Segundo Marco Freitas, analista ambiental do Instituto Chico Mendes de Conservação da Biodiversidade (ICMbio), o número de entregas voluntárias aumentou depois do caso de Pedro. Ele ressalta que a denúncia (veja Disque-denúncia) é importante e auxilia as autoridades no combate ao tráfico. “É um mercado muito grande, existe muita coisa por trás desse universo. Por isso, qualquer pessoa que quiser denunciar pode entrar em contato com os órgãos anonimamente”, afirma. “O mais correto seria chamar diretamente o Ibama ou o Ibram para fazer a recolha do animal.” A penalidade para quem cometer os crimes ambientais pode chegar a um ano, além de multa aplicada pelo Ibama.
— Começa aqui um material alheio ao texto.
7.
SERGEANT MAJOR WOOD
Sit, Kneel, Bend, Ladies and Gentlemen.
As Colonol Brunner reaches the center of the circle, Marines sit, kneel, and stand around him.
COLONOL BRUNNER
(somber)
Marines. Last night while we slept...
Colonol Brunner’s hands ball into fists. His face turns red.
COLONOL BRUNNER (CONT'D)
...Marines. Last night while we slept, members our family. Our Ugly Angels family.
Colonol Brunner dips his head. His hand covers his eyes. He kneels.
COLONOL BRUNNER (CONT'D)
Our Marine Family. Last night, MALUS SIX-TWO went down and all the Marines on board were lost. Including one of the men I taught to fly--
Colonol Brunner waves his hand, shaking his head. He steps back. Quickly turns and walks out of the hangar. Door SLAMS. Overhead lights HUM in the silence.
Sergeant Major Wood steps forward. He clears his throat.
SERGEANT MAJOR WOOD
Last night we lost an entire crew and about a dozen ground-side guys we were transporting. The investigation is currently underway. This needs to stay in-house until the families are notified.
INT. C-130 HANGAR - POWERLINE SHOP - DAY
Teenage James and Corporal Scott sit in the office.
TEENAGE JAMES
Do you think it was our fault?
No DF, há pelo menos três órgãos responsáveis pelo combate ao tráfico de animais: a Delegacia Especial de Proteção ao Meio Ambiente e à Ordem Urbanística (Dema), o Batalhão da Polícia Militar Ambiental (BPMA) e o Instituto Brasileiro do Meio Ambiente e dos Recursos Naturais Renováveis (Ibama). O analista ambiental considera que a fiscalização é importante e a introdução de animais exóticos na fauna brasileira pode ser extremamente prejudicial. “Se as espécies exóticas entrarem em contato com as locais, elas podem competir por espaço e comida, e isso pode levar algumas espécies brasileiras à extinção”, diz Marco. Ele afirma que em todo o Brasil há muitos animais em situação ilegal, e que os órgãos ambientais trabalham para recolher e cuidar dessas espécies.

Serpente asiática

A Polícia Civil apura a origem da víbora-verde-de-voguel, cobra exótica entregue na sede do Ibama na última sexta-feira.  Segundo o delegado William Andrade Ricardo, da 14ª DP, por ser uma cobra estranha ao território brasileiro, pode ter sido traficada pelo mesmo grupo responsável pela vinda da naja que picou Pedro Henrique. A serpente é asiática e não possui antiofídico no Brasil. Ela foi entregue pelo dono, junto com uma jararacuçu, que é nativa do Brasil.

Disque-denúncia

Quem mantém animais silvestres ou exóticos de forma irregular pode fazer a entrega voluntária ao Ibama em todas as unidades do país. A população também deve denunciar suspeitas de criação por meio da “Linha Verde”, no telefone 0800-618080. O órgão chama a atenção para o risco de ter animais, como serpentes, em ambientes inapropriados, tanto para o bicho, quanto para as pessoas.